• Tasks to perform:
(A) According to the piece on the Copenhagen climate talks, in which city were nations to meet next year to work on an international accord?
(B) Repeat the part of the piece on the Copenhagen climate talks starting with "But the chaos" and going on through "uncertain at best.".

[Document section]

When 193 nations — large and small, rich and poor, polluting a lot and not so much — are crowded into a convention center with their delegates keeping both eyes on political agendas back home, it was always a stretch to think that this latest round of climate talks could end differently.
But the chaos in Copenhagen is by no means limited to Denmark.
Consider how a divided U.S. Senate puts Minnesota's Iron Range into a pivotal role in determining the fate of climate legislation in Washington and St. Paul, where lawmakers can think about little else than jobs, the economy and strained budgets.
But before getting to the climate-change politics of the Range, let's review what happened in Copenhagen. It was hoped that delegates might agree on a framework for an international accord that nations could work on next year when they meet in Mexico City. Instead, the summit that concluded last week showed how impossibly complex the climate problem is, making agreement on a worldwide accord uncertain at best.
Even if world delegates could agree on an accord, chances are remote that the leaders in China, the United States, India and the countries of Europe could set aside growth plans and agree on a meaningful plan to curtail what scientists generally agree are serious climate-warming issues. Just look to the hostile response to the U.N.'s Kyoto Accord of 1997 to understand how remote it is that the world will ever come to accept a single accord.

[/Document section]
[Data shown]

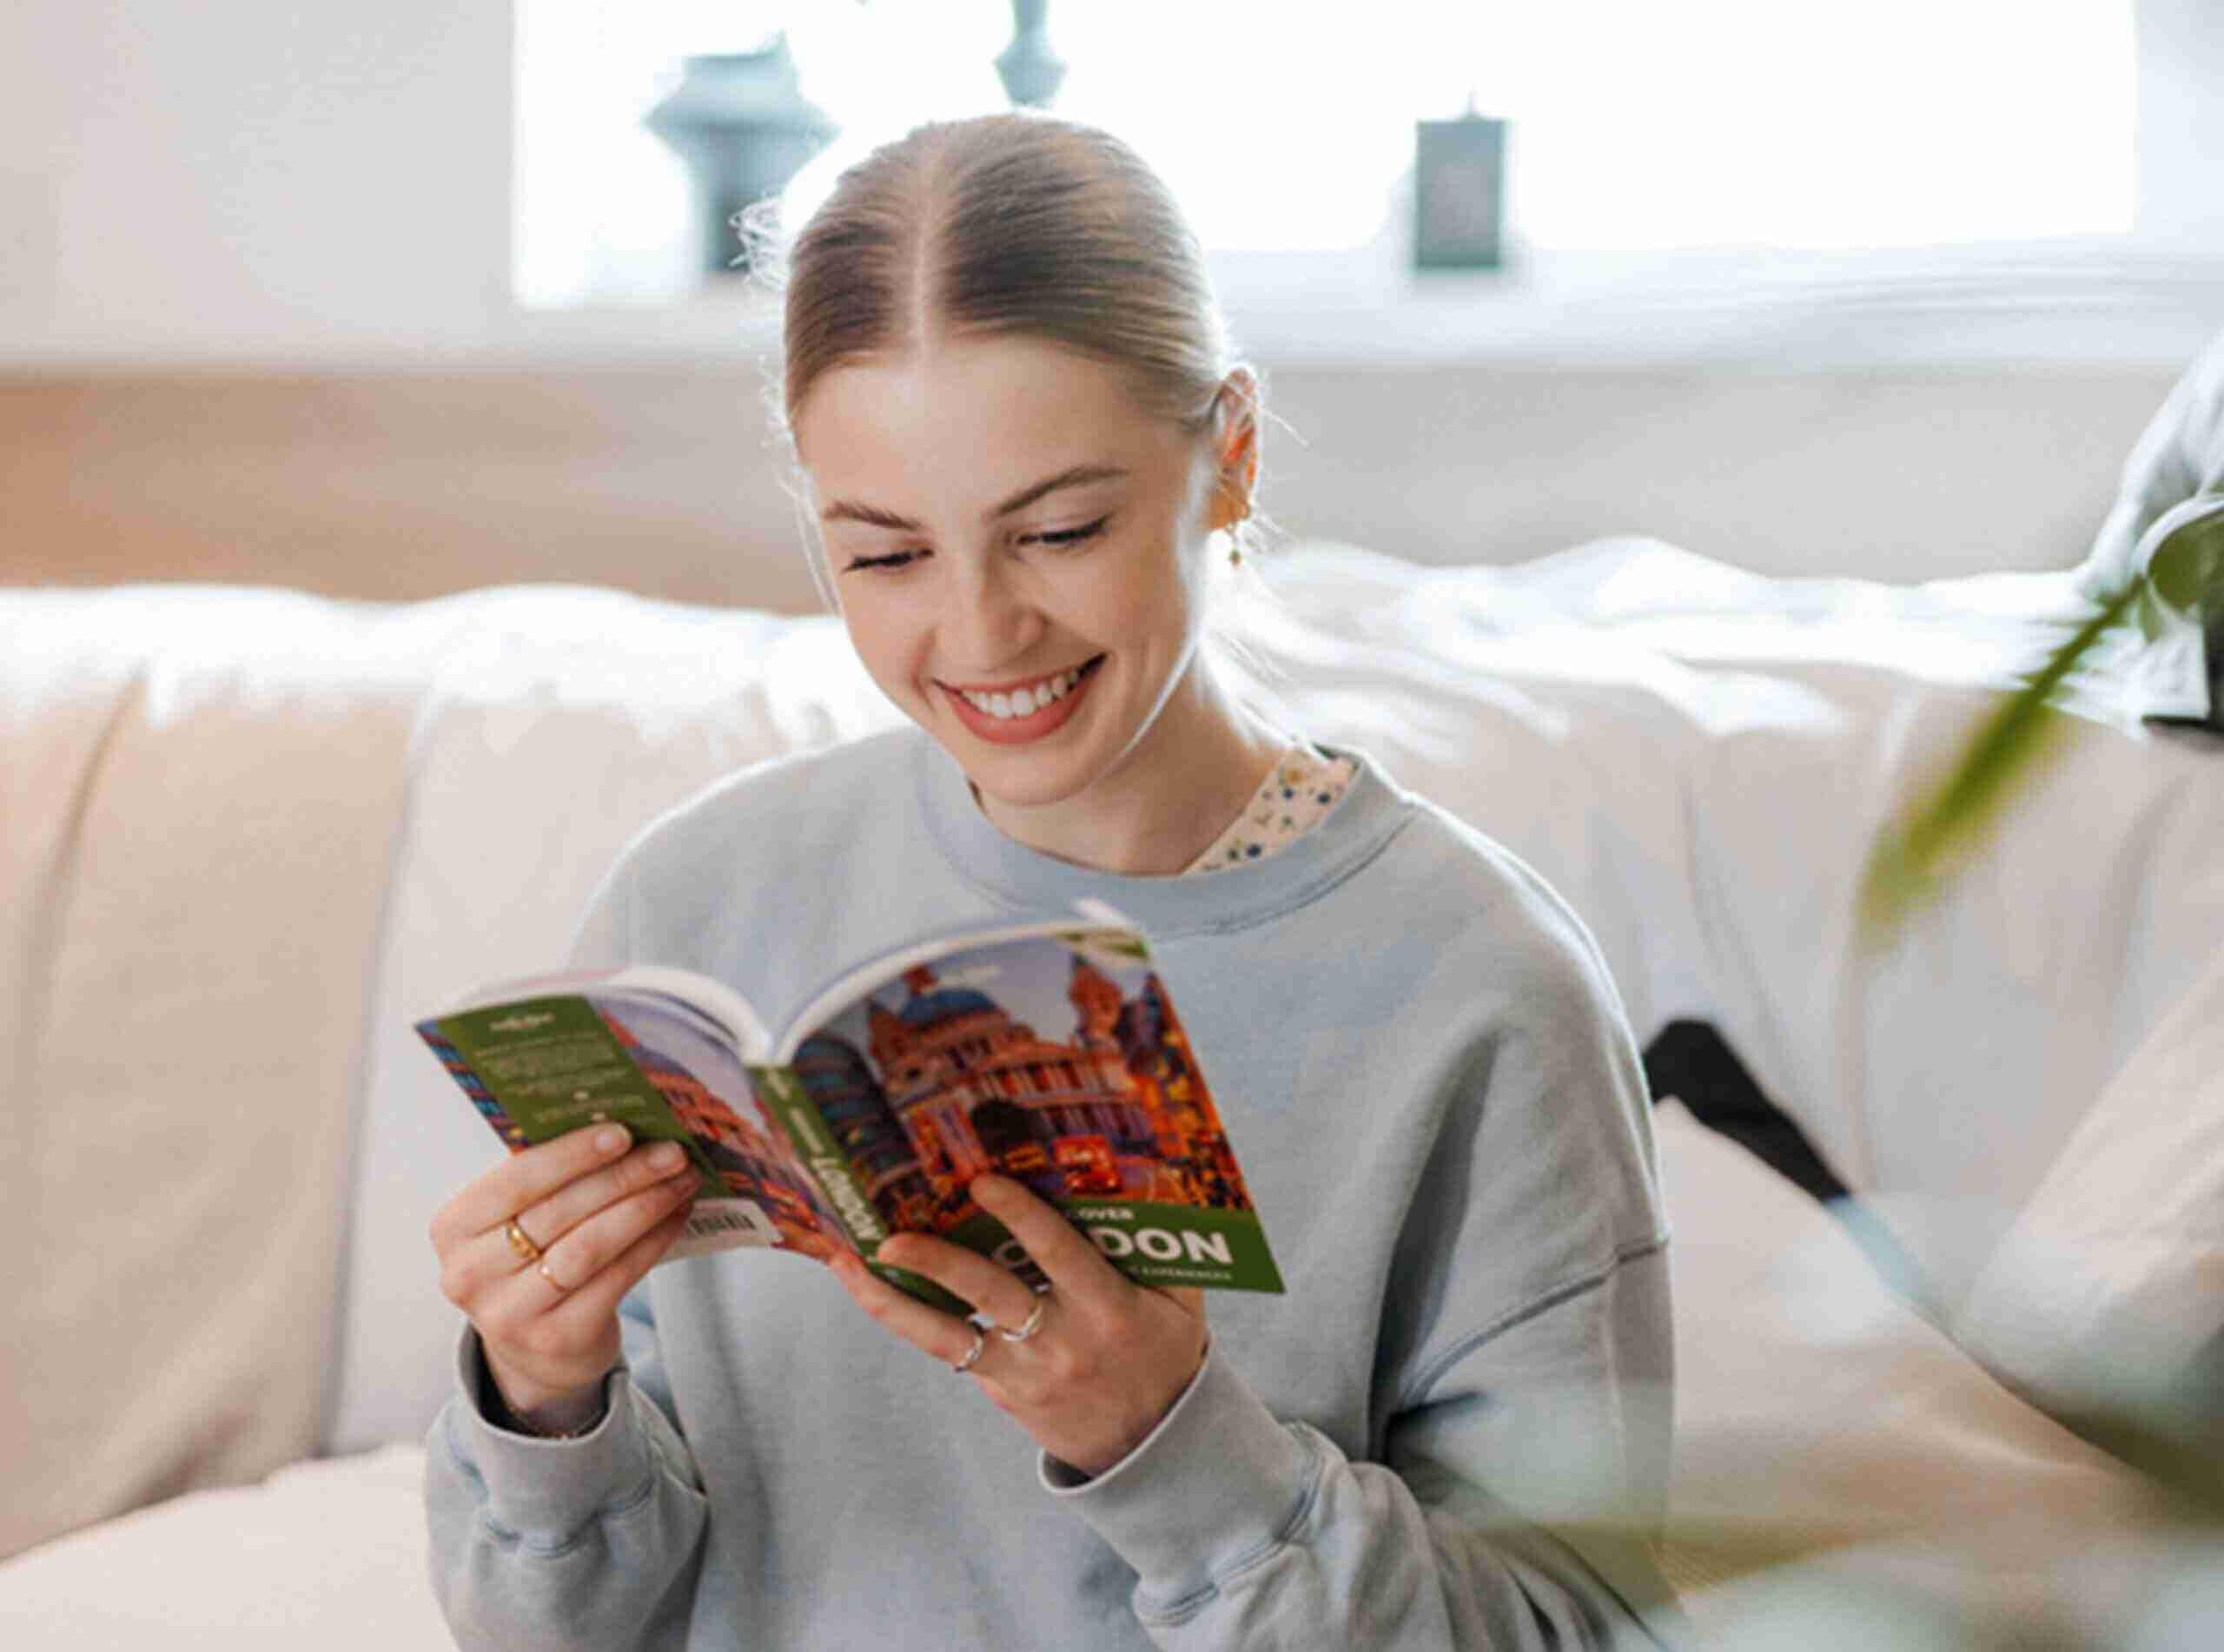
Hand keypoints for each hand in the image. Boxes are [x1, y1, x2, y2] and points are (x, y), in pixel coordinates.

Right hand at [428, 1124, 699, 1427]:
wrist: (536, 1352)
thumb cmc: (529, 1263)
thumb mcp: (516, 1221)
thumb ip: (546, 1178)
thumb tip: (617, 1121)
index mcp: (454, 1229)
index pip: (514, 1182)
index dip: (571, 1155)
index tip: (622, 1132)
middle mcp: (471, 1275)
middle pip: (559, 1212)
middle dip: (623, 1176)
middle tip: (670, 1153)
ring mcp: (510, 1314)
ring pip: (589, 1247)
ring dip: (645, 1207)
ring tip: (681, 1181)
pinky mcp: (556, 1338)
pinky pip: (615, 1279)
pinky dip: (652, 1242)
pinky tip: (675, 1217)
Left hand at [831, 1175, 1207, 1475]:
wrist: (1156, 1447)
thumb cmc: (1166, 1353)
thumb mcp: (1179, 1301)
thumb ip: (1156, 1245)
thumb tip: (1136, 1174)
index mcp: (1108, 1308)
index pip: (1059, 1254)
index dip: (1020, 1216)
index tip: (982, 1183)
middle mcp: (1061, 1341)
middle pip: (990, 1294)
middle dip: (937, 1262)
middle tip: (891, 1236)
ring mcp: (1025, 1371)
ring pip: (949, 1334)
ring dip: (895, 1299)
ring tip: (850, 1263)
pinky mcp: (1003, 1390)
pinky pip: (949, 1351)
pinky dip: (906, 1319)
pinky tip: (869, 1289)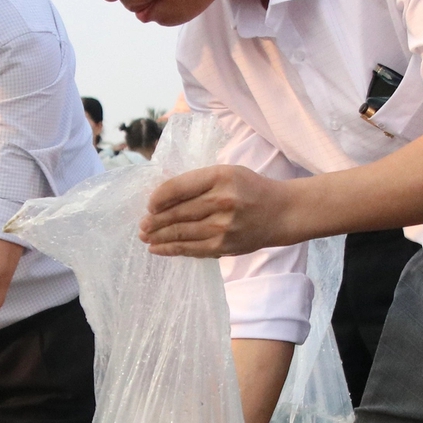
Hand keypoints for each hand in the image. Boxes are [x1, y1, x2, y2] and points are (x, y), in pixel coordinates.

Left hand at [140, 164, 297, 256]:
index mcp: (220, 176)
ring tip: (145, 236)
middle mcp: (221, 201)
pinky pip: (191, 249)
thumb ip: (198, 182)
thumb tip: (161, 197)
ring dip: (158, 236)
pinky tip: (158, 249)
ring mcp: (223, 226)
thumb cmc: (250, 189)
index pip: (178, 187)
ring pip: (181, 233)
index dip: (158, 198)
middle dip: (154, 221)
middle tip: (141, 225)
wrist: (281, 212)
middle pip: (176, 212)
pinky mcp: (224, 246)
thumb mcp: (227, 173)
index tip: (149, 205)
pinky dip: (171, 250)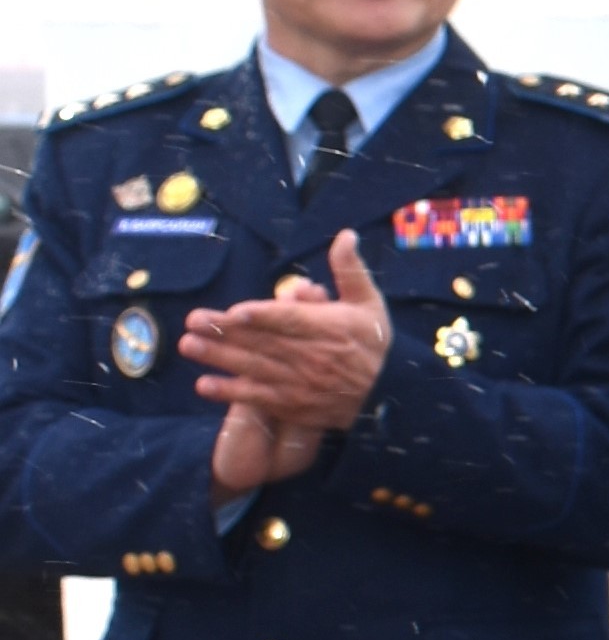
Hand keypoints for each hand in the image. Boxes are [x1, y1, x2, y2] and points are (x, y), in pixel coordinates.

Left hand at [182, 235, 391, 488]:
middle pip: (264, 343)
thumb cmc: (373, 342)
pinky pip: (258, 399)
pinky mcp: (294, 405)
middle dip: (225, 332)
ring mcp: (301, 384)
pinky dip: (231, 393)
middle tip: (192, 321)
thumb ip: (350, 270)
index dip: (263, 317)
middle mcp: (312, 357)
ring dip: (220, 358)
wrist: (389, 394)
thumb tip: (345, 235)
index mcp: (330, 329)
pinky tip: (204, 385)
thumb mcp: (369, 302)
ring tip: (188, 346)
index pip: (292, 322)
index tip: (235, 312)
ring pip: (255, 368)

[/Data shown]

• Answers to the exercise:
(A) Mexico City

(B)
But the chaos in Copenhagen is by no means limited to Denmark.
Consider how a divided U.S. Senate puts Minnesota's Iron Range into a pivotal role in determining the fate of climate legislation in Washington and St. Paul, where lawmakers can think about little else than jobs, the economy and strained budgets.
But before getting to the climate-change politics of the Range, let's review what happened in Copenhagen. It was hoped that delegates might agree on a framework for an international accord that nations could work on next year when they meet in Mexico City. Instead, the summit that concluded last week showed how impossibly complex the climate problem is, making agreement on a worldwide accord uncertain at best.